> **Request**:
Please set down the rows from the line containing "Peker paylaşımlarının devamında" through the end of the rows, copying each one exactly and leaving out the pictures.

> **The data**:
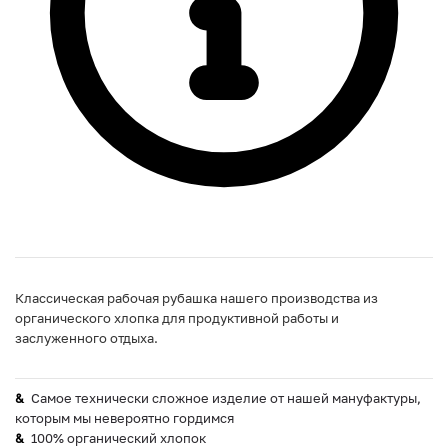
Классическая рабочая рубашка нашего производства из
органического хлопка для продуктивной работы и
заслуженного отдыха.
Самое технически сложное изделие от нашей мануфактуры,
которым мы невероятно гордимся
100% органический хлопок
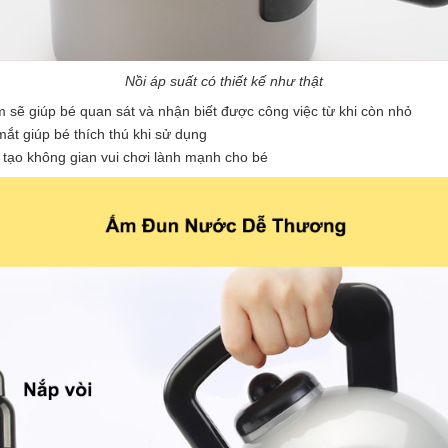
Nồi áp suất có thiết kế như thật
m sẽ giúp bé quan sát và nhận biết được công việc từ khi còn nhỏ
mắt giúp bé thích thú khi sử dụng
 tạo không gian vui chơi lành mạnh cho bé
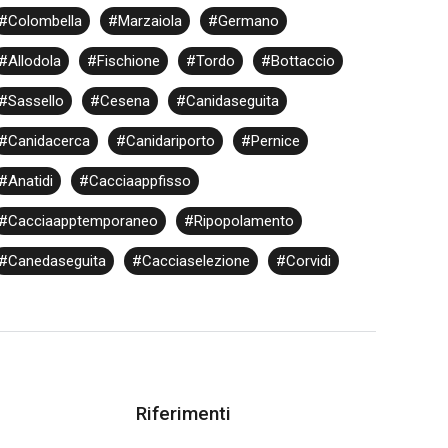
#Colombella
#Marzaiola
#Germano
#Allodola
#Fischione
#Tordo
#Bottaccio
#Sassello
#Cesena
#Canidaseguita
#Canidacerca
#Canidariporto
#Pernice
#Anatidi
#Cacciaappfisso
#Cacciaapptemporaneo
#Ripopolamento
#Canedaseguita
#Cacciaselezione
#Corvidi
Riferimenti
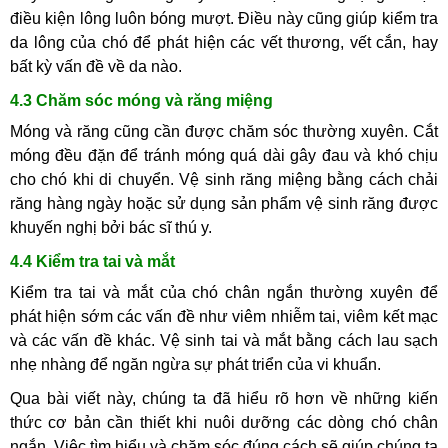
điều kiện lông luôn bóng mượt. Điều này cũng giúp kiểm tra
da lông của chó để phát hiện các vết thương, vết cắn, hay
bất kỳ vấn đề về da nào.
4.3 Chăm sóc móng và răng miệng
Móng và răng cũng cần được chăm sóc thường xuyên. Cắt
móng đều đặn để tránh móng quá dài gây đau và khó chịu
cho chó khi di chuyển. Vệ sinh răng miệng bằng cách chải
răng hàng ngày hoặc sử dụng sản phẩm vệ sinh răng được
khuyến nghị bởi bác sĩ thú y.
4.4 Kiểm tra tai và mắt
Kiểm tra tai và mắt của chó chân ngắn thường xuyên để
phát hiện sớm các vấn đề như viêm nhiễm tai, viêm kết mạc
và các vấn đề khác. Vệ sinh tai và mắt bằng cách lau sạch
nhẹ nhàng để ngăn ngừa sự phát triển của vi khuẩn.
Qua bài viết này, chúng ta đã hiểu rõ hơn về những kiến
thức cơ bản cần thiết khi nuôi dưỡng các dòng chó chân
ngắn. Việc tìm hiểu và chăm sóc đúng cách sẽ giúp chúng ta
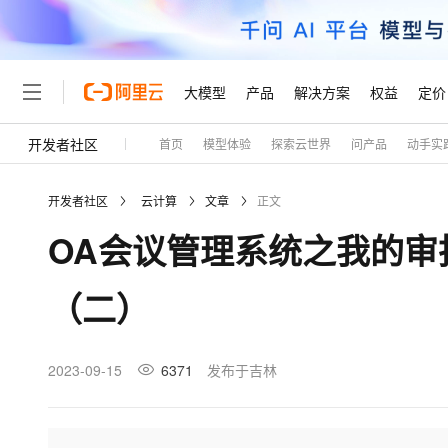
大模型
产品
解决方案
权益
定价
开发者社区
首页
模型体验
探索云世界
问产品
动手实
大模型
产品
解决方案
权益
定价
云市场
伙伴
服务
了解阿里云
精选产品
精选解决方案
普惠上云
产品定价
精选商城
成为销售伙伴
售前咨询
为什么选择阿里云
千问AI平台
开发者社区
云计算
文章
正文
了解云产品的定价详情
大模型服务平台百炼
千问办公，解锁你的工作
普惠上云 官方力荐
分销伙伴
在线服务
网站建设
什么是云计算
大
OA会议管理系统之我的审
大模型服务与应用平台
企业级Agent产品，直接
云服务器38元/年起，超
咨询伙伴
多端小程序
技术领先
云上成本管理
售后服务
轻量应用服务器
Agency Agents：拥
官方推荐返现计划
大模型
精选产品
精选解决方案
Salesforce 国际版订阅
稳定可靠
（二）
管理和优化成本
推荐新用户得奖励，单订单
销售伙伴合作计划
自助服务
友盟天域
安全合规
人工智能与机器学习
AI
文本生成
云数据库 RDS
HappyHorse 打造一
云工开物
无影生态合作计划
在线服务
观测云
分析师报告
高校专属算力普惠，学生认
计算
互联网应用开发
2023-09-15
6371
发布于吉林
Qwen3.8-Max
HOT
Salesforce On Alibaba C
工单服务
Tuya 物联网平台阿里云
研究报告与白皮书
人工智能平台 PAI
快速拥有专属 OpenClaw
大模
Consulting Partner 合
大数据
容器
智能体时代全能旗舰模型
免费试用
短信专区
一站式AI开发、训练和推
蓝凌 OA
AI 大模型销售与服务生
现代化应用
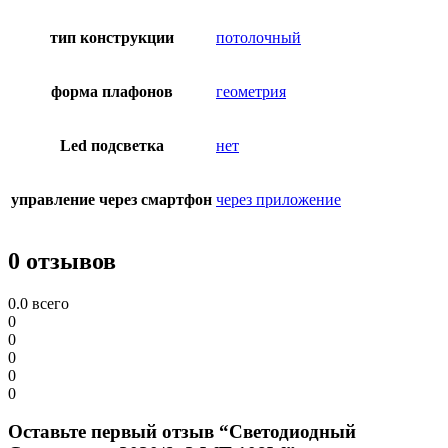
тип конструкции
потолочный
форма плафонов
геометрия
Led подсветка
нет
управление через смартфон
через приложение
0 отзывов
0.0
всего
0
0
0
0
0
Оставьте первый отзыв “Светодиодный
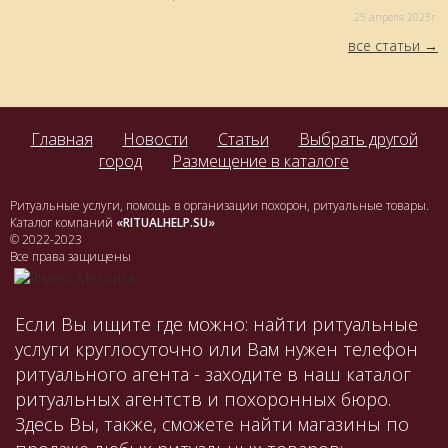
25 aпреля 2023г.
все статьи
Главная
Новости
Статьи
Выбрать другой
город
Размещение в каталоге
Ритуальные услуги, помощь в организации похорон, ритуальные товары.
Каталог компаний
«RITUALHELP.SU»
© 2022-2023
Все права защищены
Если Вы ищите где можно: найти ритуальные
услуги круглосуточно или Вам нужен телефон
ритуального агента - заходите в наш каталог
ритуальных агентств и похоронных бюро.
Здесь Вы, также, сможете найти магазины по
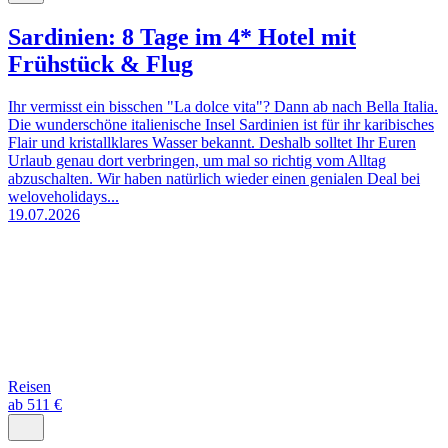
Sardinien: 8 Tage im 4* Hotel mit
Frühstück & Flug
Ihr vermisst ein bisschen "La dolce vita"? Dann ab nach Bella Italia.
Die wunderschöne italienische Insel Sardinien ist für ihr karibisches
Flair und kristallklares Wasser bekannt. Deshalb solltet Ihr Euren
Urlaub genau dort verbringen, um mal so richtig vom Alltag
abzuschalten. Wir haben natürlich wieder einen genialen Deal bei
weloveholidays...
19.07.2026
Reisen
ab 511 €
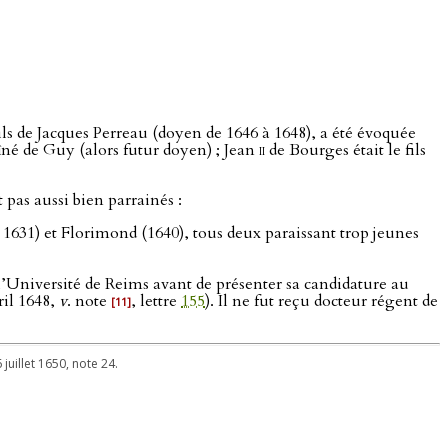
fils de Jacques Perreau (doyen de 1646 à 1648), a été évoquée
 aîné de Guy (alors futur doyen) ; Jean
ii
de Bourges était le fils
 pas aussi bien parrainés :
 1631) et Florimond (1640), tous deux paraissant trop jeunes
’Université de Reims avant de présenter sa candidature au
ril 1648,
v
. note
, lettre
155
). Il ne fut reçu docteur régent de
[11]
 juillet 1650, note 24.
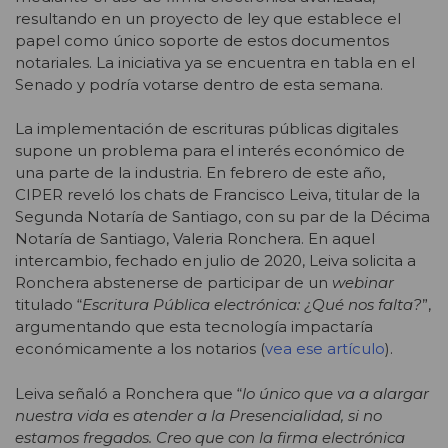
resultando en un proyecto de ley que establece el
papel como único soporte de estos documentos
notariales. La iniciativa ya se encuentra en tabla en el
Senado y podría votarse dentro de esta semana.
La implementación de escrituras públicas digitales
supone un problema para el interés económico de
una parte de la industria. En febrero de este año,
CIPER reveló los chats de Francisco Leiva, titular de la
Segunda Notaría de Santiago, con su par de la Décima
Notaría de Santiago, Valeria Ronchera. En aquel
intercambio, fechado en julio de 2020, Leiva solicita a
Ronchera abstenerse de participar de un
webinar
titulado “
Escritura Pública electrónica: ¿Qué nos falta?
”,
argumentando que esta tecnología impactaría
económicamente a los notarios (
vea ese artículo
).
Leiva señaló a Ronchera que “
lo único que va a alargar
nuestra vida es atender a la Presencialidad, si no
estamos fregados. Creo que con la firma electrónica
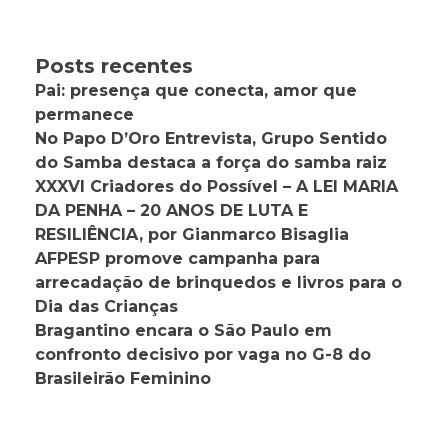
Posts recentes
Pai: presença que conecta, amor que
permanece
No Papo D’Oro Entrevista, Grupo Sentido
do Samba destaca a força do samba raiz
XXXVI Criadores do Possível – A LEI MARIA
DA PENHA – 20 ANOS DE LUTA E
RESILIÊNCIA, por Gianmarco Bisaglia
AFPESP promove campanha para
arrecadação de brinquedos e livros para o
Dia das Crianças
Bragantino encara o São Paulo em
confronto decisivo por vaga no G-8 do
Brasileirão Feminino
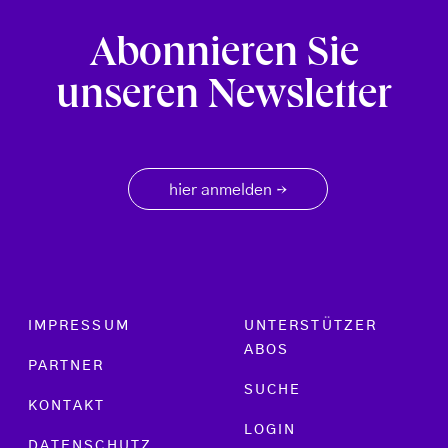
Abonnieren Sie
unseren Newsletter
hier anmelden
→
Footer menu
IMPRESSUM
UNTERSTÜTZER
ABOS
PARTNER
SUCHE
KONTAKT
LOGIN
DATENSCHUTZ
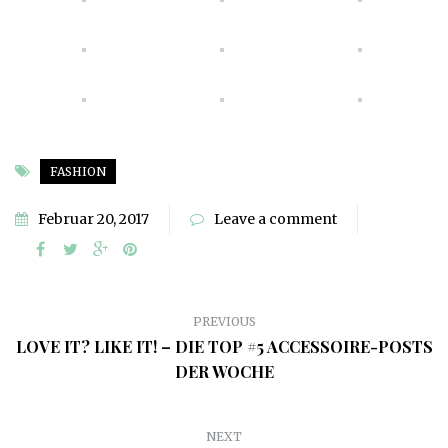
FASHION
Februar 20, 2017
Leave a comment
PREVIOUS
LOVE IT? LIKE IT! – DIE TOP #5 ACCESSOIRE-POSTS
DER WOCHE
NEXT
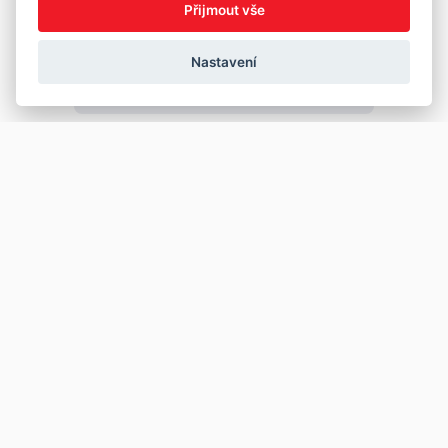
Přijmout vše
Nastavení
Copyright © 2026
Prodej
Koupě
Vložit inzerát
Najít auto
Jak prodat auto
Jak koupit auto
Pro prodejce
Financování vozu
Premium
Pojištění vozu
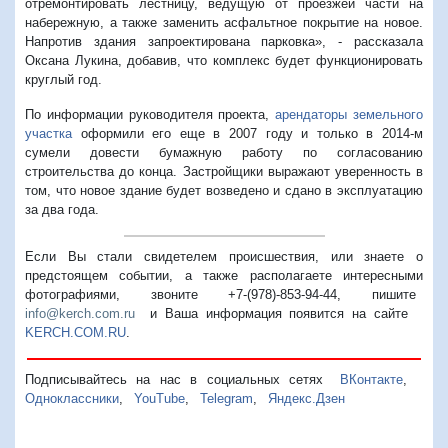
отремонтировать лестницу, ведущую от проезжей части на
набережную, а также заменить асфальтное покрытие на новое.
Напротив здания запроектирована парковка», - рассказала
Оксана Лукина, добавив, что комплекс будет функционировать
круглый год.
По информации руководителя проекта,
арендаторы земельного
участка
оформили его еще в 2007 году и только в 2014-м
сумели довести бумажную работу по согласованию
строительства до конца. Застройщики выражают уверенность в
том, что новое здание будет возведено и сдано в эксплуатацию
за два года.
Если Вы стали свидетелем происшествия, или знаете о
предстоящем событии, а также располагаете интересными
фотографиями, звоните +7-(978)-853-94-44,
пишите
info@kerch.com.ru
и Ваша информация появится на сайте
KERCH.COM.RU
.
Подписывайтесь на нас в социальных сетях
ВКонтакте
,
Одноклассники
,
YouTube
,
Telegram
,
Яндекс.Дзен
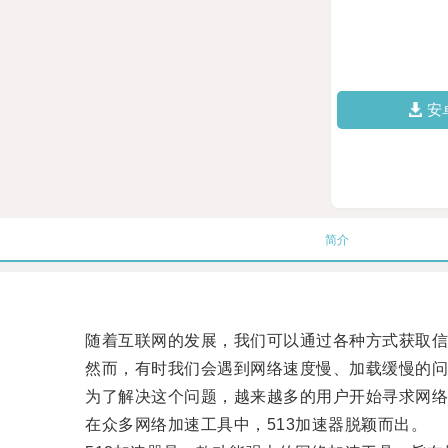
安
简介
随着互联网的发展，我们可以通过各种方式获取信
然而，有时我们会遇到网络速度慢、加载缓慢的问
为了解决这个问题，越来越多的用户开始寻求网络
在众多网络加速工具中，513加速器脱颖而出。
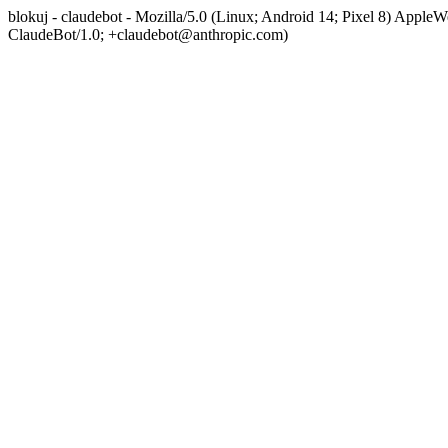
blokuj - claudebot - Mozilla/5.0 (Linux; Android 14; Pixel 8) App
ClaudeBot/1.0; +claudebot@anthropic.com)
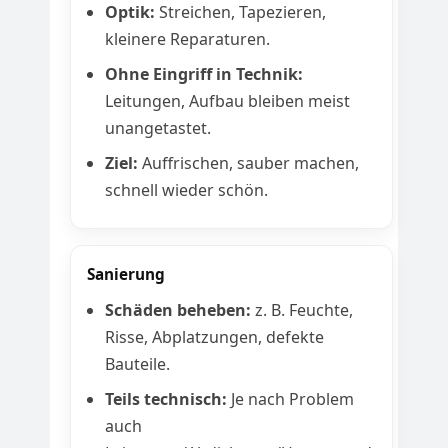
Optik:
Streichen, Tapezieren,
kleinere Reparaturen.
Ohne Eingriff in Technik:
Leitungen, Aufbau bleiben meist
unangetastet.
Ziel:
Auffrischen, sauber machen,
schnell wieder schön.
Sanierung
Schäden beheben:
z. B. Feuchte,
Risse, Abplatzungen, defekte
Bauteile.
Teils technisch:
Je nach Problem
auch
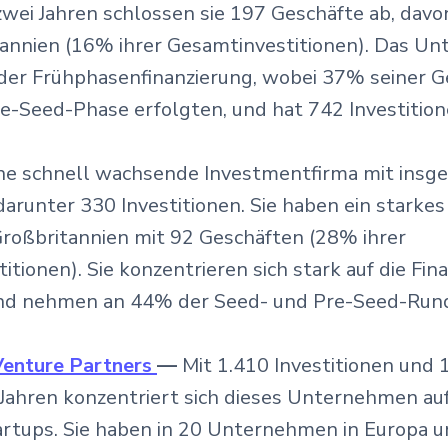
zwei Jahren schlossen sie 197 Geschäfte ab, davo
annien (16% ihrer Gesamtinvestitionen). Das Un
n der Frühphasenfinanzierung, wobei 37% seiner G
e-Seed-Phase erfolgten, und hat 742 Investition
ne schnell wachsende Investmentfirma mit insg
darunter 330 Investitionen. Sie haben ein starkes
roßbritannien mit 92 Geschäften (28% ihrer
tionen). Sie konzentrieren sich stark auf die Fin
nd nehmen an 44% der Seed- und Pre-Seed-Runde
Venture Partners
—
Mit 1.410 Investitionen und 
 Jahren konzentriert sich dieses Unternehmen au
rtups. Sie haben in 20 Unternehmen in Europa 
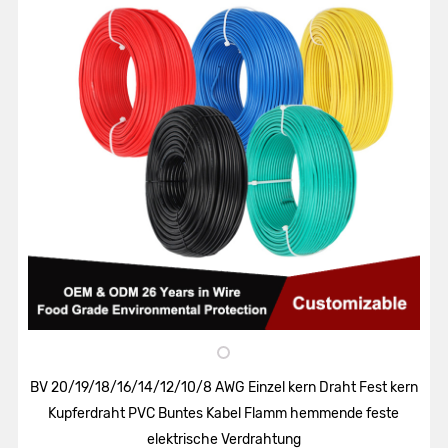
BV 20/19/18/16/14/12/10/8 AWG Einzel kern Draht Fest kern
Kupferdraht PVC Buntes Kabel Flamm hemmende feste
elektrische Verdrahtung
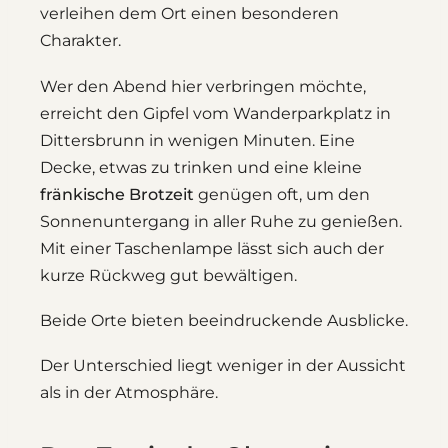
verleihen dem Ort einen besonderen
Charakter.
Wer den Abend hier verbringen möchte,
erreicht den Gipfel vom Wanderparkplatz in
Dittersbrunn in wenigen Minuten. Eine
Decke, etwas zu trinken und eine kleine
fränkische Brotzeit
genügen oft, um den
Sonnenuntergang in aller Ruhe zu genießen.
Mit einer Taschenlampe lässt sich auch der
kurze Rückweg gut bewältigen.
Beide Orte bieten beeindruckende Ausblicke.
Der Unterschied liegt weniger in der Aussicht
als in der Atmosphäre.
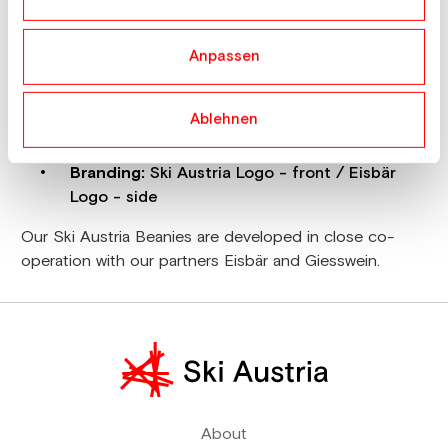
More details
Details & Highlights
Anpassen
Material:
50% wool (merino) / 50% recycled
Polyester
Ablehnen
Fit:
Stand-up fit
Branding:
Ski Austria Logo - front / Eisbär
Logo - side
Our Ski Austria Beanies are developed in close co-
operation with our partners Eisbär and Giesswein.
About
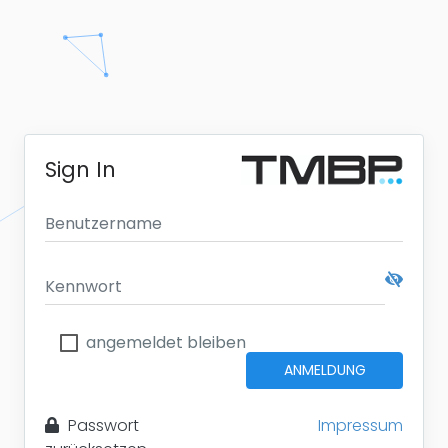
Sign In
angemeldet bleiben
ANMELDUNG
Passwort
Impressum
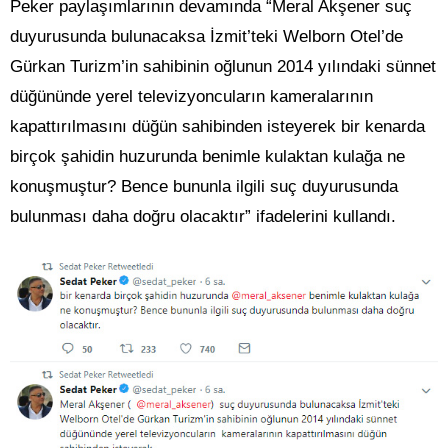
Peker paylaşımlarının devamında “Meral Akşener suç
duyurusunda bulunacaksa İzmit’teki Welborn Otel’de
Gürkan Turizm’in sahibinin oğlunun 2014 yılındaki sünnet
düğününde yerel televizyoncuların kameralarının
kapattırılmasını düğün sahibinden isteyerek bir kenarda
birçok şahidin huzurunda benimle kulaktan kulağa ne
konuşmuştur? Bence bununla ilgili suç duyurusunda
bulunması daha doğru olacaktır” ifadelerini kullandı.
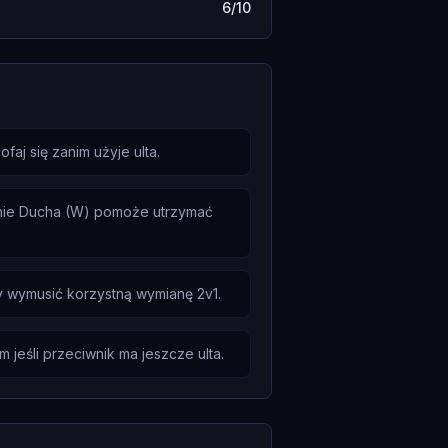
6/10
aj się zanim użyje ulta.
enie Ducha (W) pomoże utrzymać
y wymusić korzystną wymianę 2v1.
m jeśli przeciwnik ma jeszcze ulta.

> **Answer to the problem**:
Peker paylaşımlarının devamında “Meral Akşener suç
duyurusunda bulunacaksa İzmit’teki Welborn Otel’de
Gürkan Turizm’in sahibinin oğlunun 2014 yılındaki sünnet
düğününde yerel televizyoncuların kameralarının
kapattırılmasını düğün sahibinden isteyerek bir kenarda
birçok şahidin huzurunda benimle kulaktan kulağa ne
konuşmuştur? Bence bununla ilgili suç duyurusunda
bulunması daha doğru olacaktır” ifadelerini kullandı.
6/10
aj się zanim użyje ulta.
enie Ducha (W) pomoże utrzymać
y wymusić korzystną wymianę 2v1.
m jeśli przeciwnik ma jeszcze ulta.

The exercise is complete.